Roy Spencer, scienziato della NASA nonché scettico impenitente, ha prodotto un altro pezzettino di conoscenza, proseguendo sul terreno dove ultimamente si stanno muovendo parecchi ricercatori, soprattutto tra quanti non sono affatto convinti che la causa principale del riscaldamento occorso nelle ultime decadi del secolo scorso sia pressoché interamente attribuibile alle attività umane. Quel che si cerca di capire è quale ruolo possano aver giocato in questa fase di aumento delle temperature delle dinamiche di sicura origine naturale. Trovato e sottratto quello dalla somma totale del riscaldamento, dovrebbe emergere chiaramente il famoso segnale antropogenico.

Il metodo d’indagine usato da Spencer è per molti aspetti simile a quello con cui molti altri scienziati sono arrivati a definire il peso delle attività umane come molto importante, generando quello che nel settore della scienza del clima rappresenta oggi il mainstream. Studiare il passato remoto e testare i propri metodi di ricostruzione della temperatura con il passato prossimo. Nel caso di quanti sostengono la teoria dell’AGW, per ottenere un soddisfacente grado di affidabilità delle ricostruzioni di temperatura ottenute con questi test, è necessario aggiungere il rateo di riscaldamento che si pensa possa essere originato dall’aumento della concentrazione di gas serra in atmosfera (soprattutto CO2) secondo dei canoni di sensubilità del sistema a questo aumento definiti a tavolino. Tolta la CO2, le temperature non aumentano più, perciò il fattore di forcing non può che essere antropico. Proiettando questo forcing nel futuro (tenendo sempre fissa la sensibilità del sistema) si ottengono le previsioni di accentuazione del riscaldamento e conseguente disastro climatico che tutti conosciamo. A questo punto però si pone un duplice problema. Da un lato con questo sistema d’indagine e proiezione si sostituisce il fattore di forcing (la CO2) con la sensibilità del sistema, e mentre la prima è quantificabile, la secondo non lo è, perché mancano molti pezzi del puzzle. Dall’altro sembra che seguendo questo schema le temperature dovrebbero essere aumentate più di quanto in effetti abbiano fatto e di certo non dovrebbero essersi arrestate, come invece è accaduto nel recente passato. Evidentemente i pezzi mancanti del puzzle sono importanti, probabilmente più di quelli che abbiamo.

Di qui il test eseguito da Spencer. Si sa che nel sistema clima ci sono alcune modalità ricorrenti, alcuni pattern climatici soggetti ad una accertata ciclicità. Si tratta delle oscillazioni di lungo periodo delle temperature di superficie degli oceani -rappresentate dagli indici PDO per il Pacifico e AMO per l’Atlantico- e dell’andamento della pressione atmosferica nell’area del Pacifico equatoriale -rappresentata dall’indice ENSO-. L’andamento di questi indici, che ha fatto segnare un cambiamento di fase comune a tutti e tre quando mancavano circa tre decadi alla fine del secolo, è in qualche modo confrontabile con l’andamento delle temperature, ma, come si è detto molte volte in relazione al rapporto tra CO2 e temperature, una correlazione, pur elevata, non è necessariamente una relazione di causa effetto, per cui occorre approfondire il discorso. Come? Studiando il passato remoto e testando i propri risultati con il passato prossimo.

■ CONSEGNA A ■
Secondo il testo, quali indici rappresentano le oscillazioni di lungo periodo delle temperature superficiali del Pacifico e dell'Atlantico?

■ DATI IN INGRESSO ■

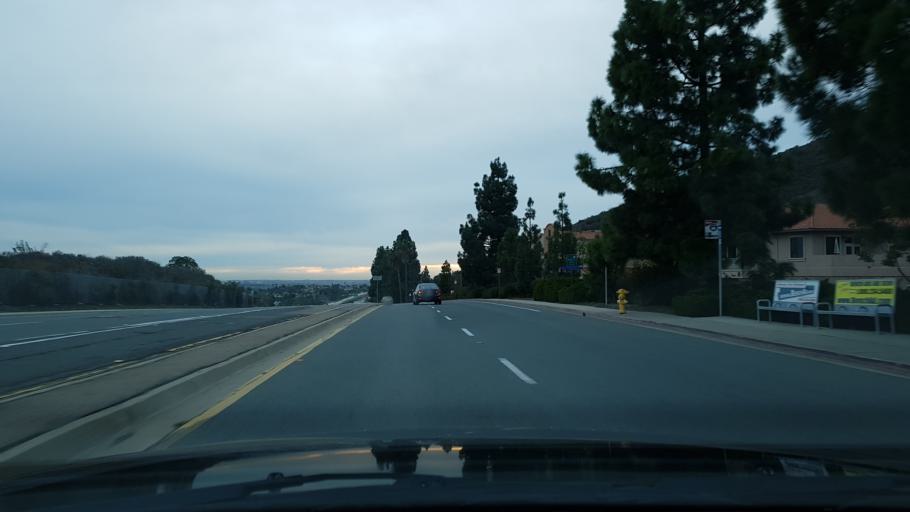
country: US
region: California
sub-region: San Diego County
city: Poway
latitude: 32.9636
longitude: -117.1032
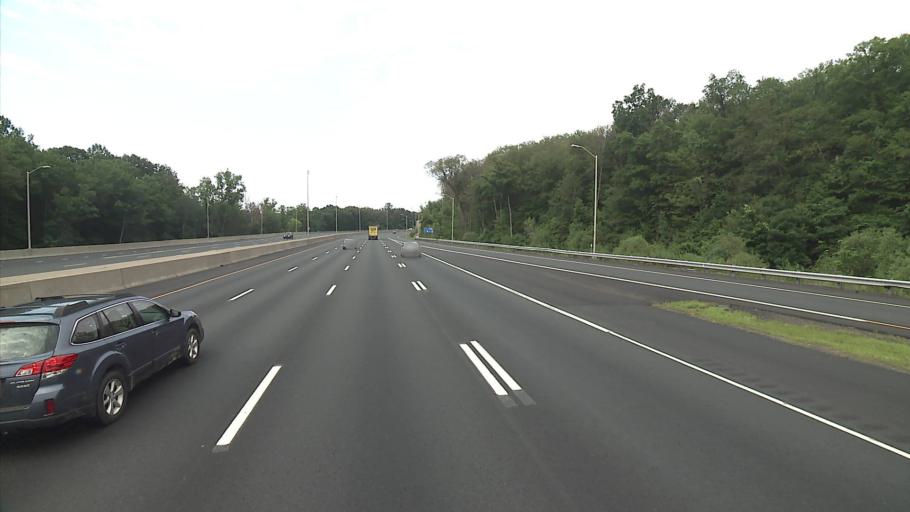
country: US
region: Connecticut
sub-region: New Haven County
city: Prospect
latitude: 41.5395
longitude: -72.9575
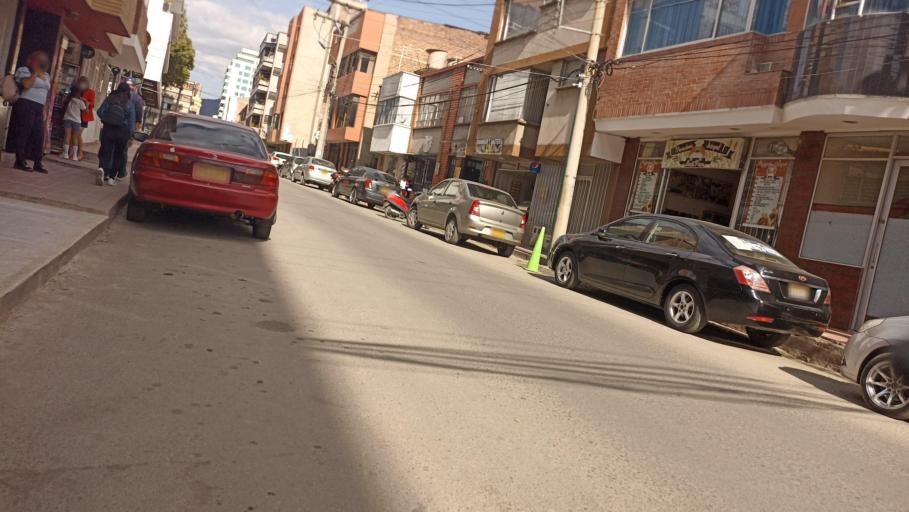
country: CO
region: Boyaca
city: Duitama
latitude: 5.8264
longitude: -73.0371
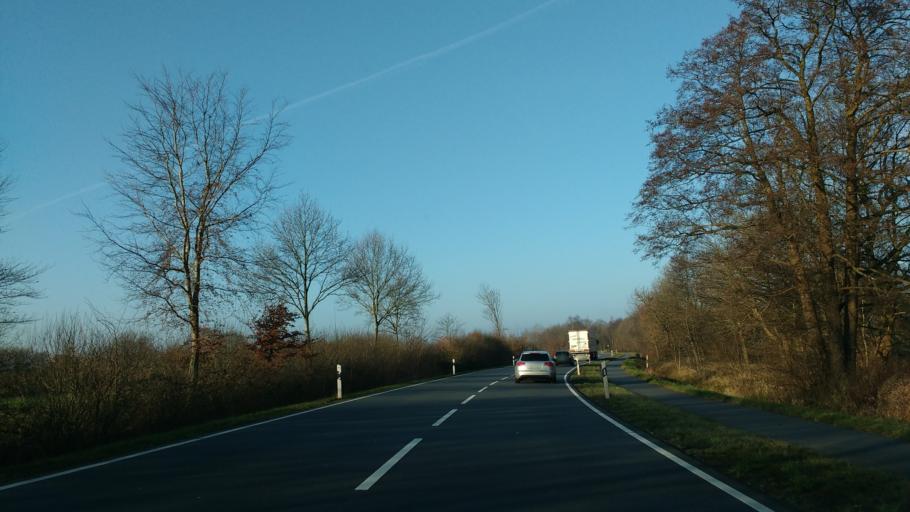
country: DE
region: Schleswig-Holstein
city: Hadenfeld
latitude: 54.0305
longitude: 9.4570
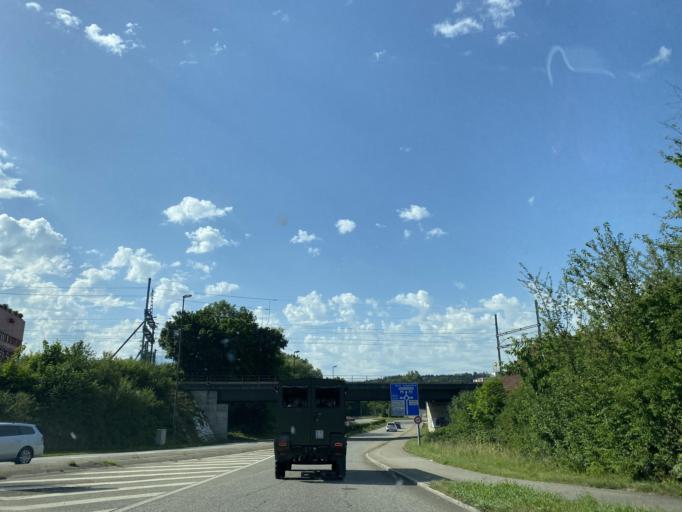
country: CH
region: Aargau
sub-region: Bezirk Zofingen
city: Rothrist
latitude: 47.3111
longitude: 7.8939
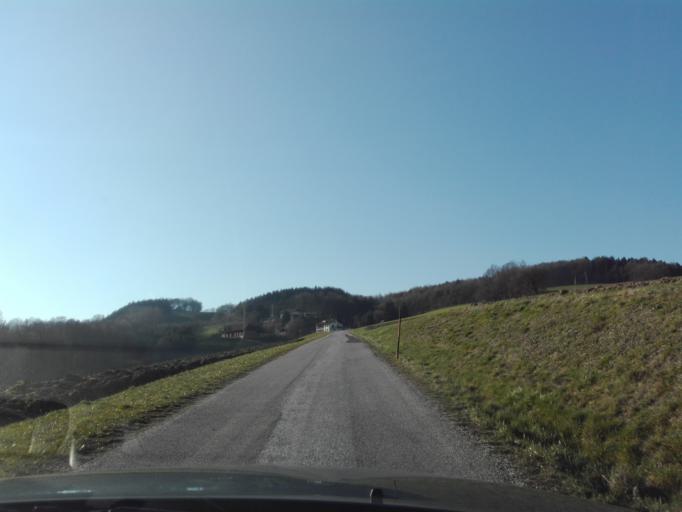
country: AT
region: Upper Austria
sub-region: Politischer Bezirk Rohrbach
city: Kleinzell im Muehlkreis
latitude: 48.3789
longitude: 13.9654
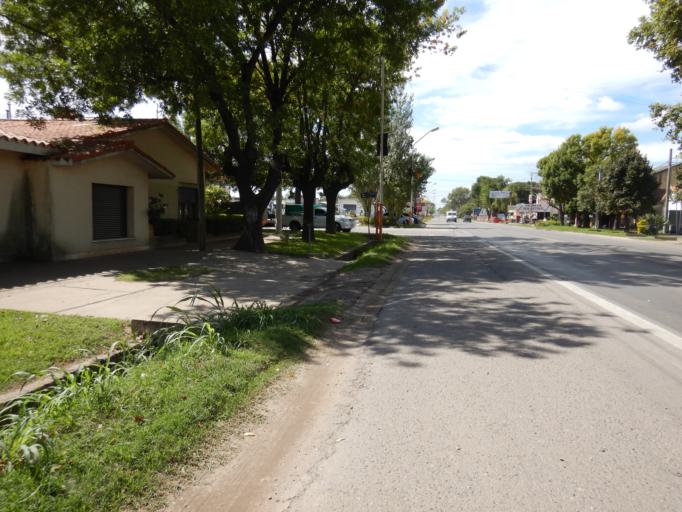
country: AR
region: Santa Fe
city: Carcarana
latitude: -32.8624
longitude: -61.1504
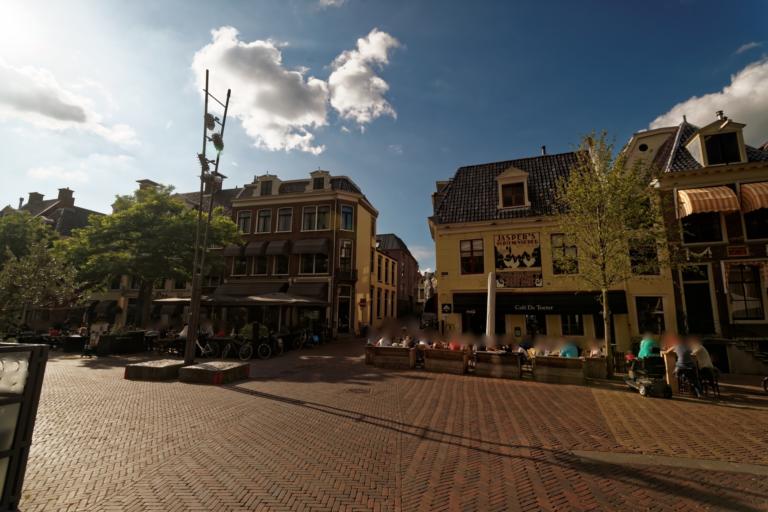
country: NL
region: Friesland
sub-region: Gemeente Leeuwarden
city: Leeuwarden
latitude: 53.2026
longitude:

■ CONSEGNA B ■
Riporta, per favore, ogni riga dei record che contiene la stringa "city".

■ SOLUZIONE A ■
L'indice PDO per il Pacifico e l'indice AMO per l'Atlantico.

■ SOLUZIONE B ■
city: Poway
city: Prospect
city: Duitama
city: Hadenfeld
city: Rothrist
city: Kleinzell im Muehlkreis
city: Carcarana
city: Leeuwarden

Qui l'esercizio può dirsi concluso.